## Assignment
The data follows. Retype every entry exactly.

## Material for this exercise
>>

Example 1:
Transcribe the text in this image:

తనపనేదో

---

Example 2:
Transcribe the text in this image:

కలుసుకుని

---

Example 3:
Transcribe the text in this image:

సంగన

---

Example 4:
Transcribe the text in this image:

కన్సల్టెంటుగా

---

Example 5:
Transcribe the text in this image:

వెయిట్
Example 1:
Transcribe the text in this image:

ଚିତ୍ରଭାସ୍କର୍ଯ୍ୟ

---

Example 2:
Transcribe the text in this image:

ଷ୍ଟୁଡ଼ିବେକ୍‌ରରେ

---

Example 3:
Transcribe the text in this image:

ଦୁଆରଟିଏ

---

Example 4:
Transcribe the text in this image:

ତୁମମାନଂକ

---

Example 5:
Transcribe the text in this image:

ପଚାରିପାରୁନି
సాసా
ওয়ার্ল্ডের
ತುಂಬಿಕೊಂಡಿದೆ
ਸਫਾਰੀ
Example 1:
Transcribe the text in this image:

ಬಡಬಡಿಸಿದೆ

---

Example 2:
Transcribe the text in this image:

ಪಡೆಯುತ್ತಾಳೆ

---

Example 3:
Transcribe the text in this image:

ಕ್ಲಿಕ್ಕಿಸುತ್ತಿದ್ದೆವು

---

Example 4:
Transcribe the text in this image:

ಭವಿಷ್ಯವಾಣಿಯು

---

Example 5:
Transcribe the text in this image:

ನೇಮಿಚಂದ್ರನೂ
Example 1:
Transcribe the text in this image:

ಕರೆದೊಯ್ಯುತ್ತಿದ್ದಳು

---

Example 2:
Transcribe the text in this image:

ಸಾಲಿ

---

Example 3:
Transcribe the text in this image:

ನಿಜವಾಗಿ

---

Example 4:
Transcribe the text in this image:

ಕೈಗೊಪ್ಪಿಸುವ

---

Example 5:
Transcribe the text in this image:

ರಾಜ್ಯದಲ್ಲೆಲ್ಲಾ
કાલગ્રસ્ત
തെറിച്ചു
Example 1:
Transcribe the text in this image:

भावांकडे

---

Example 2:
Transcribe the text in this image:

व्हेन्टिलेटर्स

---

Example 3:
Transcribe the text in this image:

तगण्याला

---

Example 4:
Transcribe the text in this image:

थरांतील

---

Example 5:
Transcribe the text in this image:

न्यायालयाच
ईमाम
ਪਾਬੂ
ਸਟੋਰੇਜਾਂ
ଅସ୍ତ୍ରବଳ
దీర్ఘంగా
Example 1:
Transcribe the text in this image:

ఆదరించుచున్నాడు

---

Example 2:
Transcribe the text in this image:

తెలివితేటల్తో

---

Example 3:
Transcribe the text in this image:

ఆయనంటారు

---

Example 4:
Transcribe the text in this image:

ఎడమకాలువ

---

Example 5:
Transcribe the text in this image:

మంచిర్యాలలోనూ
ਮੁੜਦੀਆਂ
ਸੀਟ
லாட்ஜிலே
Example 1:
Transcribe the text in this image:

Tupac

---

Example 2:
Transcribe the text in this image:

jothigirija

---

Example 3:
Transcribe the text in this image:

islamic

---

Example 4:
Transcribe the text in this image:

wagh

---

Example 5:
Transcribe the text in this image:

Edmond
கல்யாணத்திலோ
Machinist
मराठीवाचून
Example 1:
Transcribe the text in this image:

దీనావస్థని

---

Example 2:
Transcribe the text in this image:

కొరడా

<<

## Output below
Example 1:
Transcribe the text in this image:

తనపనేదో

---

Example 2:
Transcribe the text in this image:

కలుసుకుని

---

Example 3:
Transcribe the text in this image:

సంగన

---

Example 4:
Transcribe the text in this image:

కన్సల్టెంటుగా

---

Example 5:
Transcribe the text in this image:

వెయిట్
Example 1:
Transcribe the text in this image:

ଚିତ୍ରଭାସ୍କର୍ଯ୍ୟ

---

Example 2:
Transcribe the text in this image:

ଷ୍ଟୁଡ଼ିବେକ୍‌ରରେ

---

Example 3:
Transcribe the text in this image:

ଦୁଆରଟିଏ

---

Example 4:
Transcribe the text in this image:

ତୁମମାନଂକ

---

Example 5:
Transcribe the text in this image:

ପଚାରିପାରୁନି
సాసా
ওয়ার্ল্ডের
ತುಂಬಿಕೊಂಡಿದೆ
ਸਫਾਰੀ
Example 1:
Transcribe the text in this image:

ಬಡಬಡಿಸಿದೆ

---

Example 2:
Transcribe the text in this image:

ಪಡೆಯುತ್ತಾಳೆ

---

Example 3:
Transcribe the text in this image:

ಕ್ಲಿಕ್ಕಿಸುತ್ತಿದ್ದೆವು

---

Example 4:
Transcribe the text in this image:

ಭವಿಷ್ಯವಾಣಿಯು

---

Example 5:
Transcribe the text in this image:

ನೇಮಿಚಂದ್ರನೂ
Example 1:
Transcribe the text in this image:

ಕರೆದೊಯ್ಯುತ್ತಿದ್ದಳು

---

Example 2:
Transcribe the text in this image:

ಸಾಲಿ

---

Example 3:
Transcribe the text in this image:

ನಿಜವಾಗಿ

---

Example 4:
Transcribe the text in this image:

ಕೈಗೊಪ್ಪಿಸುವ

---

Example 5:
Transcribe the text in this image:

ರಾಜ್ಯದಲ್ಲೆಲ್ಲಾ
કાલગ્રસ્ત
തെറിച്ചു
Example 1:
Transcribe the text in this image:

भावांकडे

---

Example 2:
Transcribe the text in this image:

व्हेन्टिलेटर्स

---

Example 3:
Transcribe the text in this image:

तगण्याला

---

Example 4:
Transcribe the text in this image:

थरांतील

---

Example 5:
Transcribe the text in this image:

न्यायालयाच
ईमाम
ਪਾਬੂ
ਸਟੋਰੇਜਾਂ
ଅସ୍ତ୍ରବଳ
దీర్ఘంగా
Example 1:
Transcribe the text in this image:

ఆదరించుచున్నాడు

---

Example 2:
Transcribe the text in this image:

తెలివితేటల్తో

---

Example 3:
Transcribe the text in this image:

ఆయనంటారు

---

Example 4:
Transcribe the text in this image:

ఎడమకాలువ

---

Example 5:
Transcribe the text in this image:

మంచిర్యాలలోనూ
ਮੁੜਦੀਆਂ
ਸੀਟ
லாட்ஜிலே
Example 1:
Transcribe the text in this image:

Tupac

---

Example 2:
Transcribe the text in this image:

jothigirija

---

Example 3:
Transcribe the text in this image:

islamic

---

Example 4:
Transcribe the text in this image:

wagh

---

Example 5:
Transcribe the text in this image:

Edmond
கல்யாணத்திலோ
Machinist
मराठीवाचून
Example 1:
Transcribe the text in this image:

దీనావస్థని

---

Example 2:
Transcribe the text in this image:

కొరడా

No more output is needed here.